Bir gün, ikinci kaptanla itiştiler. Bir gürültü duydum. Gidip baktığımda gördüm ki, yerde kan izleri var. Leach'ın bıçağı duvara saplanmış. Ortalık yatıştığı zaman bıçağı hemen oradan alıp sakladım. Johansen bıçağı aradı, bulamadı.

Gizlice Leach'a bıçağını verdim. Yüzüme gülümseyerek baktı, sevindi.

Avcı Louis, güvertede denize bakarken yanına yaklaştım, fısıltıyla:

"Neyse ki ölen falan yok daha!" dedim.

Louis acı acı başını saladı:

"Yanılıyorsun..." diye mırıldandı. "Bu gidişle bir şeyler olacak, çok kötü şeyler olacak hem de! Üstelik çok yakında!"

***

Louis'in dedikleri, çok geçmeden gerçekleşti. Birkaç gün sonraydı. Geç saatlere kadar güvertede kaldıktan sonra, kamarama gelmiştim. Ama içerisi çok sıcak olduğu için, battaniyemi ve yastığımı alarak güverteye döndüm. Orada yatmayı düşünüyordum. Dümende Harrison vardı. Dalgındı. Battaniyemi yere serip yatmaya hazırlanırken arkamda derin bir ses duydum. Bir de baktım ki, denizden gemiye biri çıkıyordu. Korkuyla irkildim. Uzanıp bakınca bunun Kaptan Larsen olduğunu gördüm. Elimi uzatarak çıkmasına yardım ettim. Başında derin bir yara izi vardı. Biri başına vurup denize atmış olacaktı.

Kaptan üzerindeki suları güverteye akıtıp susmamı söyledi. Kendisiyle birlikte gelmemi işaret etti. Dümendeki Harrison'un yanına gittik. Kaptan ona ikinci kaptanı görüp, görmediğini sordu. Harrison kendisine çekidüzen verdikten sonra:

"Hayır efendim. Öğleden beri hiç görmedim." dedi. Kaptanla birlikte geminin başüstüne gittik. "İkinci kaptanı aşağıda arayayım mı efendim?" diye sordum.

"Hayır. Ben onun nerede olduğunu tahmin ediyorum." dedi.

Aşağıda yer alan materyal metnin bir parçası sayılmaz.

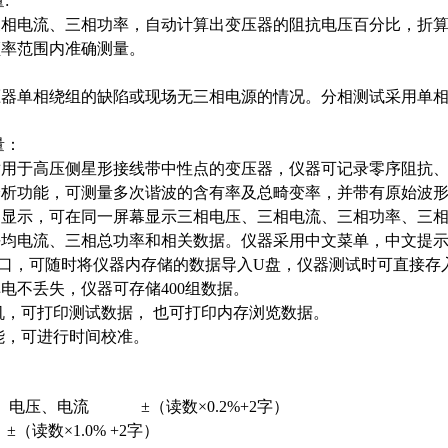
:
三相电流、三相功率，自动计算出变压器的阻抗电压百分比，折
频率范围内准确测量。
压器单相绕组的缺陷或现场无三相电源的情况。分相测试采用单
量：
适用于高压侧星形接线带中性点的变压器
，
仪器可记录零序阻抗
波分析功能，可测量多次谐波的含有率及总畸变率，并带有原始波
液晶显示，可在同一屏幕显示三相电压、三相电流、三相功率、三
平均电流、三相总功率和相关数据。仪器采用中文菜单，中文提
盘接口，可随时将仪器内存储的数据导入U盘，仪器测试时可直接存
掉电不丢失，仪器可存储400组数据。
印机，可打印测试数据， 也可打印内存浏览数据。
能，可进行时间校准。
度： 电压、电流 ±（读数×
0.2%+2
字）
1) ±（读数×
1.0% +2
字）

Gemicilerin topluca yattıkları kamaraya girdi. Ben de onu izledim. Kaptan gemicilerin nabızlarını sayarak uyuyup uyumadıklarını birer birer kontrol etti. Üçüncü yatakta yatan Johnson'du. Kaptan onun nabzını saymaya başladı. Ranzanın üstünde de kamarot George Leach yatıyordu.

Birden Leach yerinden doğruldu. Elimdeki feneri biri hızla çekti aldı.

Her taraf karanlık olunca üst ranzalardan kaptanın üzerine atılanlar oldu. Kaptan karşı koyuyordu, ama onlarla başetmesi olanaksızdı. Gemiciler:

"Vur kafasına! Dağıt beynini!" diye bağırıyorlardı.

Bir gemici:

"İkinci kaptan da burada. Yakaladım onu!" diye bağırdı. Gözlerim karanlığa alışınca, kaptanın üzerinde yedi sekiz kişinin bulunduğunu gördüm. Dövüş bir süre daha sürdü. Birden Leach'ın:

"Buraya gelin, yakaladım onu!" diye bağırdığını duydum. "Bir bıçak bulun bana. Bir bıçak istiyorum. Bıçak yok mu?"

Saldırganlar, karanlıkta birbirlerine girmişlerdi. Kaptan fırsattan yararlanarak merdivenlere yaklaştı. O sırada yukardan birinin:

"Hey, ne oluyor orda?" diye bağırdığı duyuldu.

"Sen kimsin?"

"Latimer! Nöbetim bitti. Nöbet değişimi için geldim."

"Hey oradaki, duyuyor musun beni?" diye sordu.

"Evet, sen kimsin?"

"Kaptan Larsen! Elini ver de çıkayım buradan."

Delikten içeriye uzanan eli, kaptan hemen yakaladı. Aşağıdan bırakmak istemediler. Tekme atarak kurtulmaya çalıştı. Birkaç kişi bağırarak yere düştü. O sırada yakılan fenerin ışığında Leach'ın kaptanı yakalayayım diye hamle yaptığını, ama yediği tekmeyle paldır küldür yere yuvarlandığını gördüm.

Daha sonra Kaptan Larsen ve fener gözden kayboldu. Kamara zifiri karanlığa büründü.